L’Azerbaïdjan exporte environ un million de barils de pétrole par jour, principalement via l'oléoduc Bakou-Tbilissi-Ceyhan et vers l'Europe. Le pays est aussi coincé entre l'Iran et la Russie, et jouit de liens diplomatiques très étroits avec Israël, ce qui en fait un allié stratégique dans une région du monde hautement instable.

Et outre son maintien de 90 soldats en Afghanistan, l'Azerbaïdjan est l'une des principales bases arrières des États-Unis et de l'OTAN en termes d'équipement, de carburant et d'allées et venues de troupes vers la zone de combat, des liens qui pourraient se renforcer encore davantage ces prochains mois avec la détérioration de la relation américano-pakistanaise.

Les États-Unis lui ont rendu la pareille en accordant à l'Azerbaïdjan le statut de «nation plus favorisée» et en lui apportant une «assistance pour la réforme humanitaire, démocratique et économique» (soit environ 22 millions de dollars – 17,57 millions d'euros– en 2010).  

Aliyev et les Corleone, même combat

Mais l'Europe et les États-Unis ne sont pas pour autant aveugles au problème. Dans un câble de septembre 2009, publié par Wikileaks, l'équipe diplomatique américaine comparait Aliyev aux deux fils de Don Vito Corleone dans la trilogie du Parrain. Pour les questions intérieures, Aliyev ressemblait à Sonny –impulsif, capricieux et soupe au lait– tandis qu'en termes de politique étrangère, il était plus proche de Michael, avec son «sang-froid» et son «réalisme».
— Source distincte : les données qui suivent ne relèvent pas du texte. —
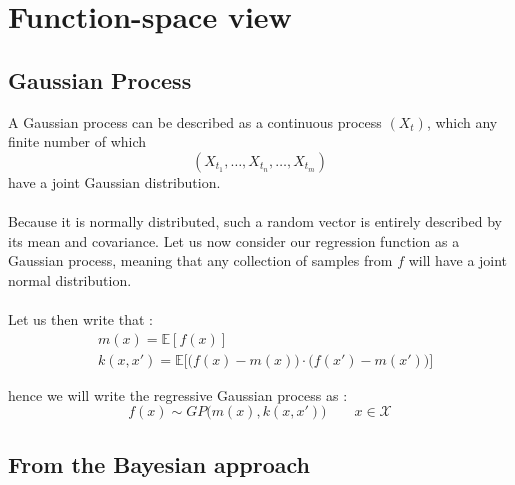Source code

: \documentclass[a4paper]{article}
\begin{document}
	\section{Function-space view}
	{
		\subsection{Gaussian Process}
		{
		\vspace{10pt}
			{
				A Gaussian process can be described as a continuous process $(X_t)$, which any finite number of which
				\begin{equation}
					(X_{t_1},\hdots, X_{t_n}, \hdots, X_{t_m})
				\end{equation}
				have a joint Gaussian distribution.
			}
			
			\paragraph{} Because it is normally distributed, such a random vector is entirely described by its mean and covariance. Let us now consider our regression function as a Gaussian process, meaning that any collection of samples from $f$ will have a joint normal distribution. 
			
			\paragraph{} Let us then write that : 
			\begin{equation}
				\begin{aligned}
					&m(x) = \mathbb{E}\left[f(x)\right] \\
					&k(x,x') = \mathbb{E}\Big[ \big(f(x)-m(x)\big)\cdot\big(f(x')-m(x')\big)\Big]
				\end{aligned}
			\end{equation}
		}
		hence we will write the regressive Gaussian process as : 
		\begin{equation}
			f(x) \sim GP\Big( m(x), k(x,x') \Big) \qquad x\in\mathcal{X}
		\end{equation}
		
		\subsection{From the Bayesian approach}
		{
}}
\end{document}
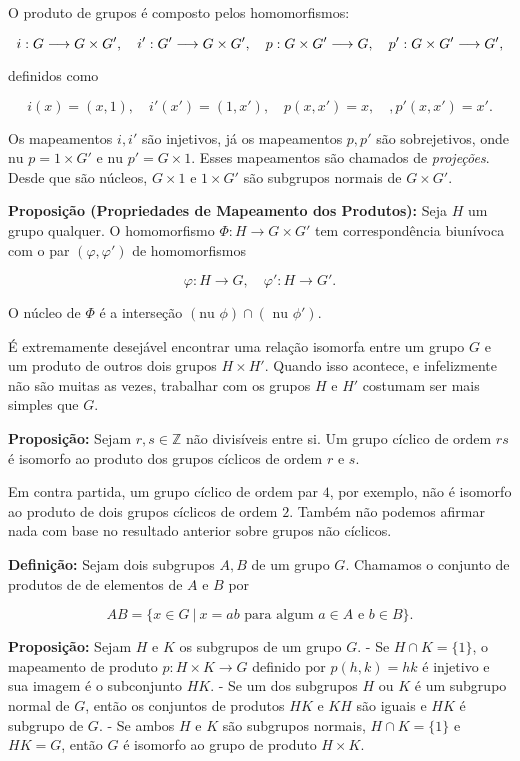 \documentclass[11pt]{article}
\begin{document}
O produto de grupos é composto pelos homomorfismos:

\[i: G\longrightarrow G\times G', \quad i': G'\longrightarrow G\times G', \newline \quad p: G\times G'\longrightarrow G, \quad p': G\times G'\longrightarrow G',\]

definidos como

\[i(x) = (x,1), \quad i'(x') = (1,x'), \quad p(x,x') = x, \quad, p'(x,x') = x'.\]

Os mapeamentos \(i,i'\) são injetivos, já os mapeamentos \(p,p'\) são
sobrejetivos, onde \(\text{nu }p = 1\times G'\) e
\(\text{nu }p' = G\times 1\). Esses mapeamentos são chamados de
\emph{projeções}. Desde que são núcleos, \(G\times 1\) e \(1\times G'\)
são subgrupos normais de \(G\times G'\).

\textbf{Proposição (Propriedades de Mapeamento dos Produtos):} Seja
\(H\) um grupo qualquer. O homomorfismo
\(\Phi: H\longrightarrow G\times G'\) tem correspondência biunívoca com
o par \((\varphi, \varphi')\) de homomorfismos

\[\varphi:H\longrightarrow G, \quad \varphi': H\longrightarrow G'.\]

O núcleo de \(\Phi\) é a interseção
\((\text{nu }\phi)\cap(\text{ nu }\phi').\)

É extremamente desejável encontrar uma relação isomorfa entre um grupo
\(G\) e um produto de outros dois grupos \(H\times H'\). Quando isso
acontece, e infelizmente não são muitas as vezes, trabalhar com os
grupos \(H\) e \(H'\) costumam ser mais simples que \(G\).

\textbf{Proposição:} Sejam \(r,s\in\mathbb{Z}\) não divisíveis entre si.
Um grupo cíclico de ordem \(rs\) é isomorfo ao produto dos grupos
cíclicos de ordem \(r\) e \(s\).

Em contra partida, um grupo cíclico de ordem par \(4\), por exemplo, não
é isomorfo ao produto de dois grupos cíclicos de ordem \(2\). Também não
podemos afirmar nada com base no resultado anterior sobre grupos não
cíclicos.

\textbf{Definição:} Sejam dois subgrupos \(A,B\) de um grupo \(G\).
Chamamos o conjunto de produtos de de elementos de \(A\) e \(B\) por

\[AB = \{x\in G \ | \ x = ab \text{ para algum }a\in A\text{ e }b\in B\}.\]

\textbf{Proposição:} Sejam \(H\) e \(K\) os subgrupos de um grupo \(G\).
- Se \(H\cap K = \{1\}\), o mapeamento de produto
\(p: H\times K\longrightarrow G\) definido por \(p(h,k) = hk\) é
injetivo e sua imagem é o subconjunto \(HK\). - Se um dos subgrupos
\(H\) ou \(K\) é um subgrupo normal de \(G\), então os conjuntos de
produtos \(HK\) e \(KH\) são iguais e \(HK\) é subgrupo de \(G\). - Se
ambos \(H\) e \(K\) são subgrupos normais, \(H\cap K = \{1\}\) e
\(HK = G\), então \(G\) é isomorfo ao grupo de produto \(H\times K\).
\end{document}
Sur l'Eurovision, Aliyev est évidemment en mode Michael. Il a non seulement profité de l'occasion pour pousser l'Azerbaïdjan sur la scène internationale, mais il a aussi recruté sa propre famille pour en tenir les rôles principaux. La femme du président, Mehriban Aliyeva, dirige le comité d'organisation de l'événement et son fils, Emin Agalarov, chanteur pop en herbe, fera une apparition remarquée lors du spectacle de ce week-end. Aliyev a lui-même surveillé de près la construction du Crystal Hall et devrait être présent samedi lors de la finale.

«Très très joli»

Mardi matin, aux premières heures du jour, j'étais assise au beau milieu du Crystal Hall, à peut-être une centaine de mètres de la loge réservée à la famille Aliyev, essayant de toutes mes forces de concilier le lamentable score de l'Azerbaïdjan en termes de droits de l'homme avec le vacarme et la naïveté du spectacle pyrotechnique qui se déroulait sous mes yeux.

Heureusement, Shohrat, mon voisin azerbaïdjanais était là pour me guider. Quand la chanteuse grecque et court-vêtue a commencé à se tortiller sur la scène, il se pencha en avant et me dit tout content «très joli». Quand ce fut au tour des quatre crêtes suisses, il leva ses deux pouces en l'air et me dit «très, très joli».  Et quand le triumvirat de pole danseuses autrichiennes fit son entrée, toutes de noir et de vert fluo vêtues, pendant que les rappeurs de Trackshittaz occupaient le centre de la scène, il se pencha en arrière et poussa un «Oh, la la».

Quelques minutes plus tard, quand deux Irlandais à mèche et déguisés en Homme de fer-blanc dansaient dans une fontaine, je me suis penchée à mon tour pour demander à Shohrat ce qu'il pensait de l'Azerbaïdjan –du traitement des journalistes, de l'autoritarisme du gouvernement, de tout ça...

Pendant une seconde, il m'a regardé d'un air interloqué puis a fait un grand geste en direction de la salle, de la scène et des Irlandais montés sur ressort qui, à ce moment-là, se tapaient dans les mains.

J'ai cru un moment qu'il n'avait pas compris ma question, puis, soudainement, j'ai réalisé qu'il l'avait parfaitement saisie. «C'est bien trop fou», m'a-t-il dit. «Vous ne pouvez pas comprendre».